This is the last of a three-part series. Click here for Part One, which lays out Parker Palmer’s description of how we “kill” people. Part Two talks about how anonymity fosters killing.
More than a decade ago, as I was just beginning to imagine shifting from “lawyer” to “pastor,” a fellow layperson dared to say some true words that I’ve never forgotten. He said I must pay more careful attention when someone spoke to me. “What?” I said (because I hadn’t been listening very well). He explained that sometimes, when he was speaking to me, it felt like I was distracted, looking for someone else, someone more important. “What I’m getting from you is thinly veiled contempt,” said this fellow lay leader.
I was shocked.
I did not feel contempt for this man; I respected and valued him, his ministry, and his friendship.
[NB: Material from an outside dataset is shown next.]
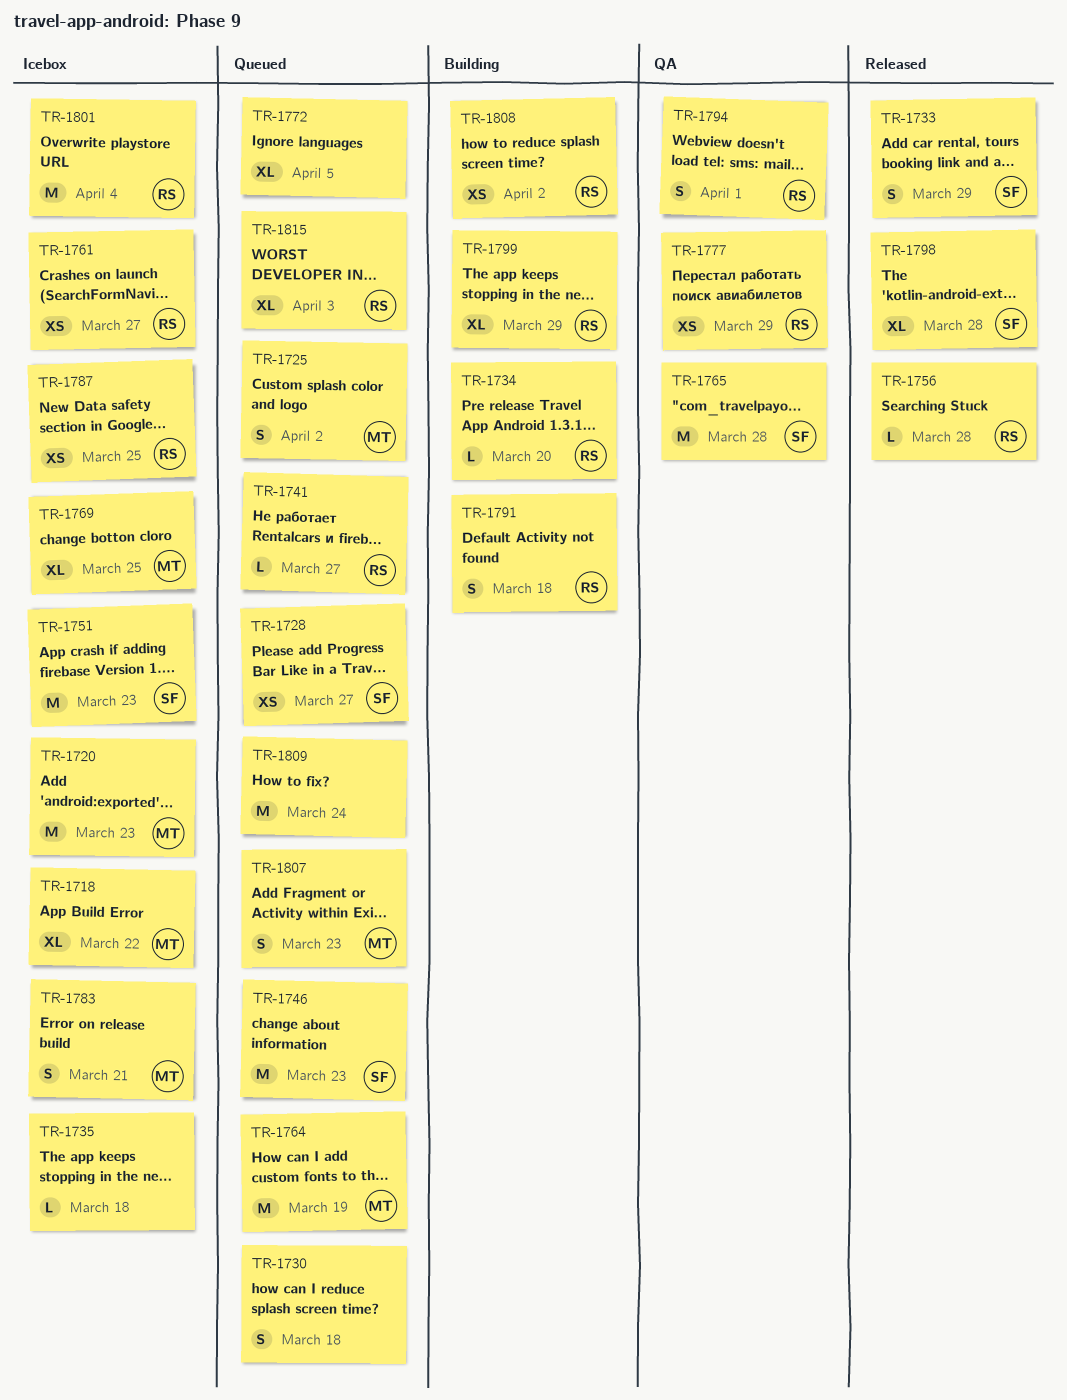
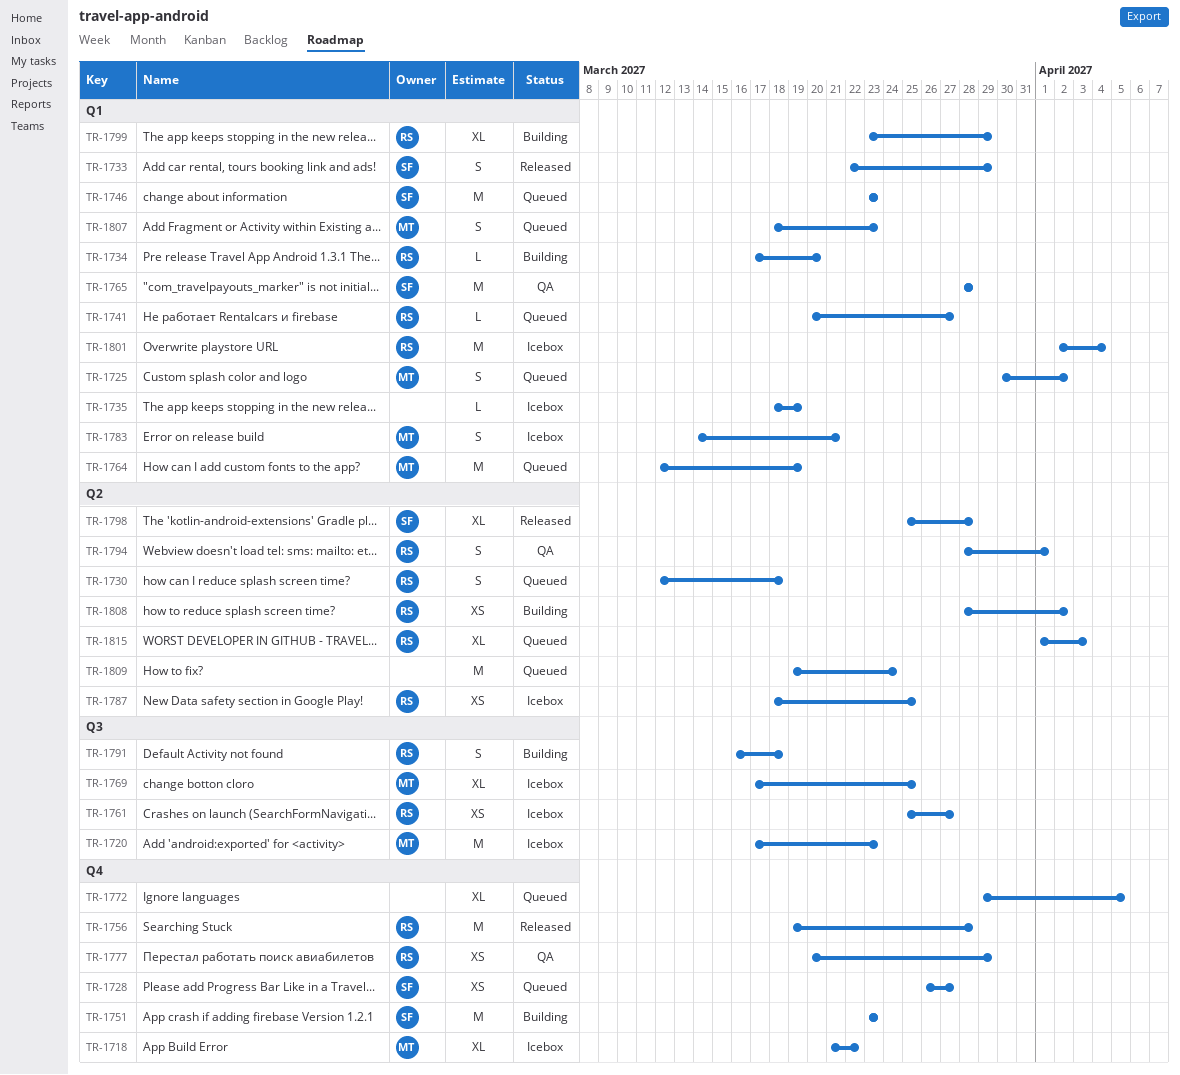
TR-1730, owner: none -> RS
TR-1735, due: Mar 18 -> Mar 19
TR-1751, status: Icebox -> Building
TR-1756, estimate: L -> M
Had I really done that, even to him? And if to him, what about others with whom I had less connection, less history?
To use Parker Palmer’s metaphor, I think I was killing them off. Rendering them irrelevant, with a word or a glazed expression, because I had more important people to talk to, more urgent things that needed my valuable attention. I’ve always appreciated my friend’s well-placed words. (Iron sharpens iron, right?)
(Perhaps you, reading this, think “Yes, and she still does that”; if so, please tell me! Even so, I hope you can appreciate that I’ve really tried to be truly present, even amid the bustle and distractions of a busy room full of dear people. I truly am better about this than I ever would have been if my friend hadn’t said what he did.)
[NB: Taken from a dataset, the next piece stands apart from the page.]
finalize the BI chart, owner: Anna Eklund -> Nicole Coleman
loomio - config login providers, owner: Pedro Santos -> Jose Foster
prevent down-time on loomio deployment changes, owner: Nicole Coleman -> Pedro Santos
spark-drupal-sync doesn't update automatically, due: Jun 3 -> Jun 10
A lot of “killing” goes on in churches. It happens in that way we overlook one another. It happens more insidiously, when we give up on having good relationships with the persons who go to church with us. How many times do we settle for indifference or, say, thinly veiled contempt that arises out of some real or imagined disagreement or slight from months ago—or perhaps years? Or maybe we have the impression that they think they’re better than we are, so we don’t talk to them, so they think we are mad at them, and so on.
I do violence to another person—I kill her off!—when I can’t meet her eyes, when I complain about her behind her back, when I render her irrelevant with a phrase of dismissal or diminution.
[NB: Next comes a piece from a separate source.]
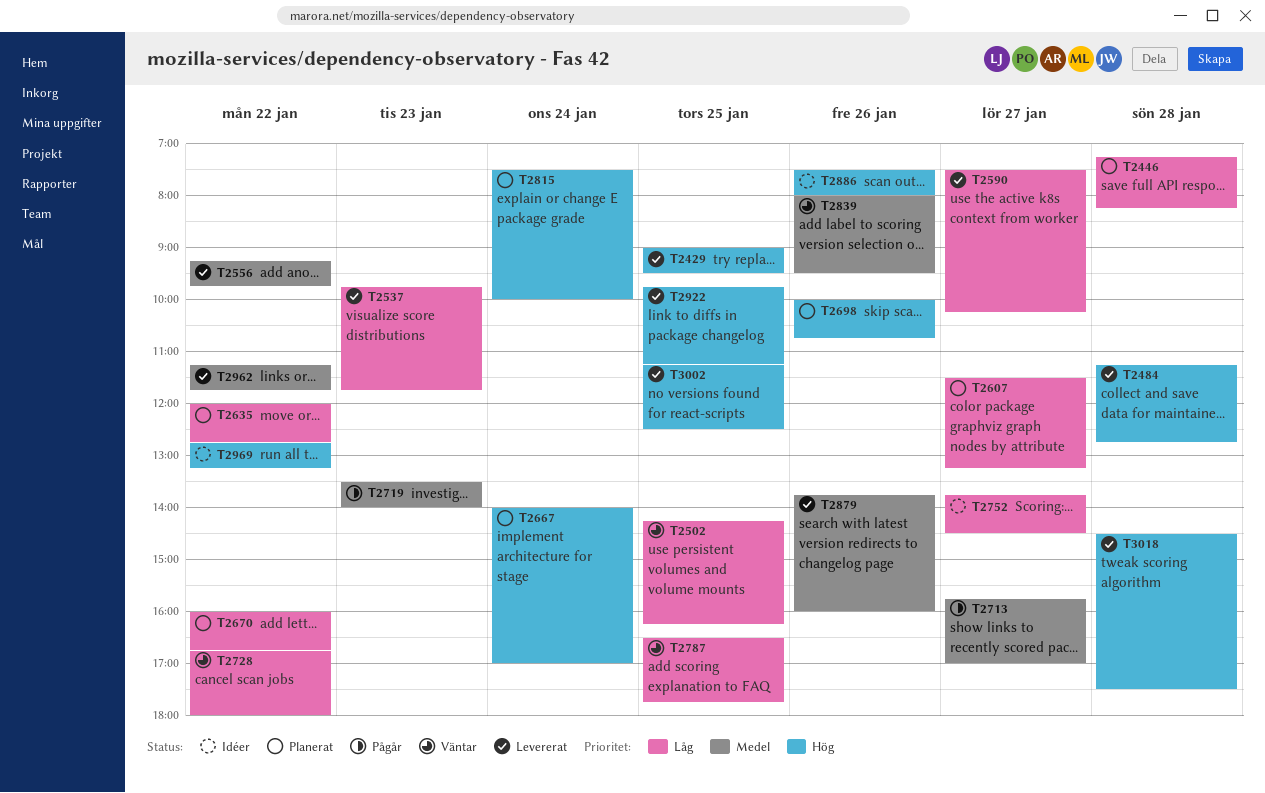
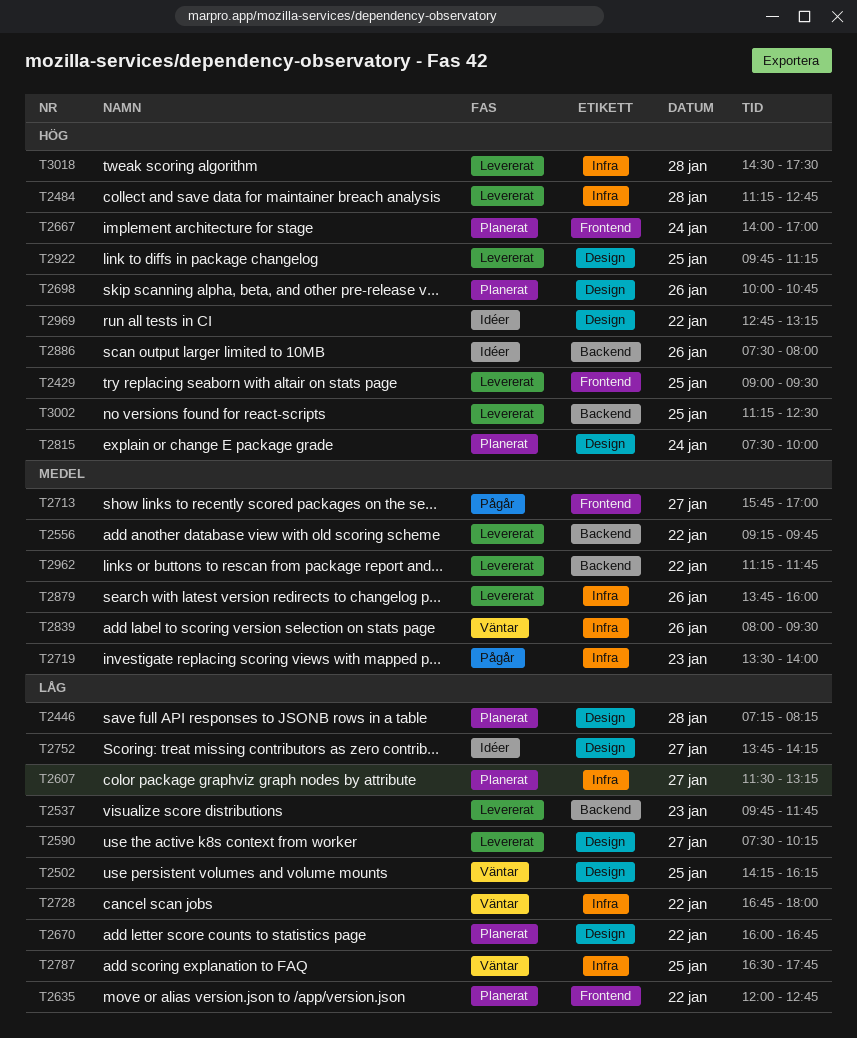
T2752, ends: 14:30 -> 14:15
Of course there are many more ways we “kill” one another in church. People’s lives are ravaged by sexual (and other) misconduct perpetrated by pastors and other persons they encounter in church. Too often, that wounding continues when the church’s response is meager and mistrusting. We “kill” our LGBTQIA siblings when we do not welcome their gifts and their ministry in our midst, and when we are complicit in systems that silence their voices and push them out. Some traditions similarly “kill” women with theologies that render our leadership illegitimate.
Let’s stop the killing. The institutional kind and the interpersonal kind, both. I can’t fix all the traditions and institutions that I’m not part of, but I can try to live consistent with an arc that bends toward justice for all.
And in the places I can make a difference? Truly, I want all of them to be no-kill zones. The church seems like a good place to start. Will you join me?